======== Page excerpt
N-Step Methods

Bridging Monte Carlo and TD by bootstrapping after n steps – tunable bias-variance trade-off.

Prerequisites | temporal-difference-learning.md monte-carlo-methods.md return-and-discount-factor.md value-functions.md

What Is N-Step Methods?

Imagine predicting the weather. A one-step forecast (“what will tomorrow be like based on today?”) is low variance but relies heavily on your current model’s accuracy. A full-season forecast (“average of all days this season”) uses real data but is noisy. An $n$ -day forecast – looking ahead a week before trusting your model – balances these extremes. N-step methods in RL work identically: instead of bootstrapping after one step (TD) or waiting until the end of the episode (MC), they wait $n$ steps, using real observed rewards for those steps and then bootstrapping from the estimated value at step $n$ .

N-step methods provide a continuous, tunable bridge between TD(0) at one extreme ( $n = 1$ ) and Monte Carlo at the other ( $n = \infty$ ). The parameter $n$ controls the bias-variance trade-off: small $n$ gives low variance but higher bias (from bootstrapping off potentially inaccurate estimates), while large $n$ gives lower bias but higher variance (from accumulating stochastic rewards).
================
======== Collected data
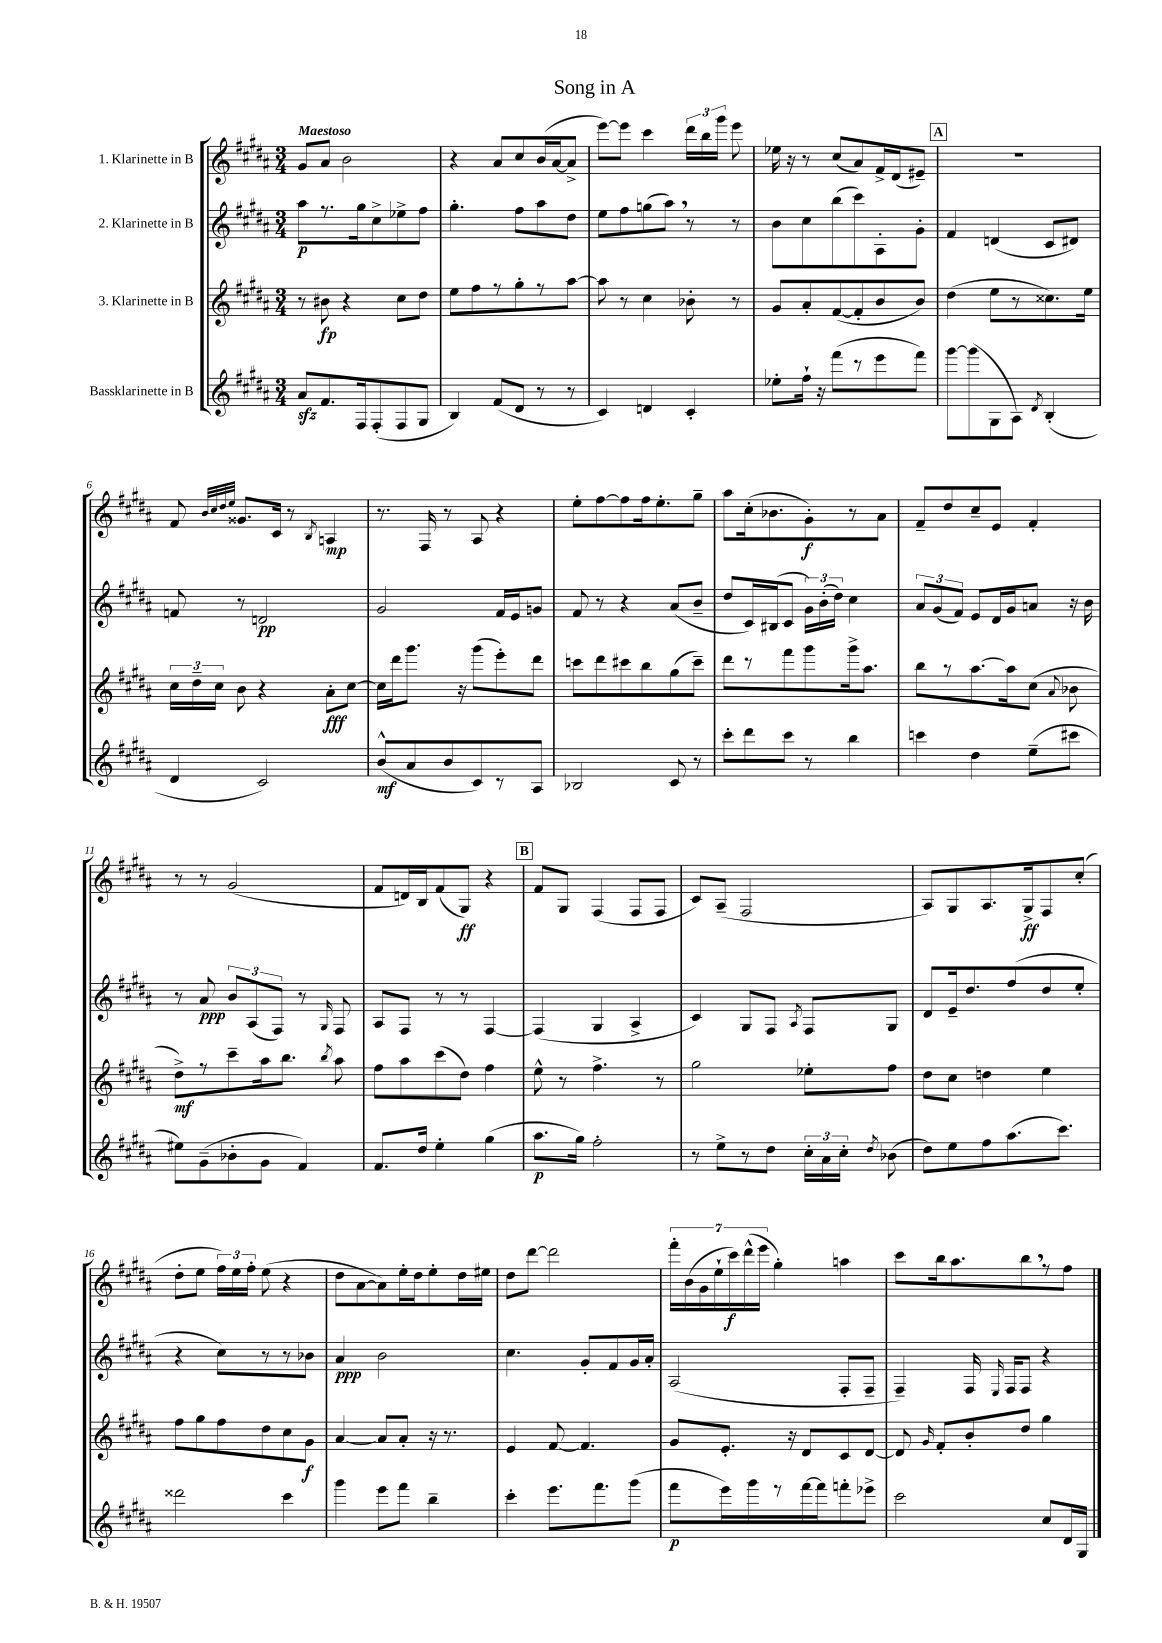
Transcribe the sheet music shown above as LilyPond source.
================
To be done →
[1] Answer these questions using the page on n-step methods.
(a) In the weather analogy, how is the full-season forecast described?
(b) Which value of n gives TD(0), and which gives Monte Carlo?
(c) What does the page say is the source of the higher variance that comes with large n?
[2] Turn the paragraph of the n-step methods page that begins "N-step methods provide a continuous" into a short bulleted list that keeps its main facts.
[3] Continue the page on n-step methods, starting after its final sentence.

Answers by task →
[1]
(a) It uses real data but is noisy.
(b) TD(0) corresponds to n = 1, and Monte Carlo corresponds to n = ∞.
(c) The higher variance comes from accumulating stochastic rewards.

[2]
- N-step methods form a continuous, tunable bridge between TD(0) and Monte Carlo.
- TD(0) is the extreme at n = 1, and Monte Carlo is the extreme at n = ∞.
- The parameter n controls the bias-variance trade-off.
- Small n gives low variance but higher bias, because it bootstraps off potentially inaccurate estimates.
- Large n gives lower bias but higher variance, because it accumulates stochastic rewards.

[3]
How It Works

The N-Step Return

The $n$ -step return from time $t$ is defined as:

$G_{t:t+n} = R_{t+1} + \gamma R_{t+2} + \gamma^2 R_{t+3} + \cdots + \gamma^{n-1} R_{t+n} + \gamma^n V(S_{t+n})$

More compactly:

$G_{t:t+n} = \sum_{k=0}^{n-1} \gamma^k R_{t+k+1} + \gamma^n V(S_{t+n})$

Special cases reveal the unifying nature:

$n = 1$ : $G_{t:t+1} = R_{t+1} + \gamma V(S_{t+1})$ – the TD(0) target.
$n = T - t$ (remaining episode length): $G_{t:T} = \sum_{k=0}^{T-t-1} \gamma^k R_{t+k+1}$ – the full MC return (with $V(S_T) = 0$ for terminal states).

N-Step TD Prediction

The value update uses the $n$ -step return as the target:

$V(S_t) \leftarrow V(S_t) + \alpha \left[ G_{t:t+n} - V(S_t) \right]$

This update can only be made at time $t + n$ (when $R_{t+n}$ and $S_{t+n}$ are known), introducing a delay of $n$ steps between experiencing a transition and updating the value.

N-Step TD Prediction:
Initialize V(s) arbitrarily
For each episode:
    Store S_0; T <- infinity
    For t = 0, 1, 2, ...:
        If t < T:
            Take action, observe R_{t+1}, S_{t+1}
            If S_{t+1} is terminal: T <- t + 1
        tau <- t - n + 1  (time of state being updated)
        If tau >= 0:
            G <- sum_{k=tau+1}^{min(tau+n, T)} gamma^{k-tau-1} * R_k
            If tau + n < T: G <- G + gamma^n * V(S_{tau+n})
            V(S_tau) <- V(S_tau) + alpha * [G - V(S_tau)]
    until tau = T - 1

Recommended visual: Performance of $n$ -step TD on the 19-state random walk as a function of $n$ and $\alpha$ . Source: Sutton & Barto, Reinforcement Learning: An Introduction, Figure 7.2.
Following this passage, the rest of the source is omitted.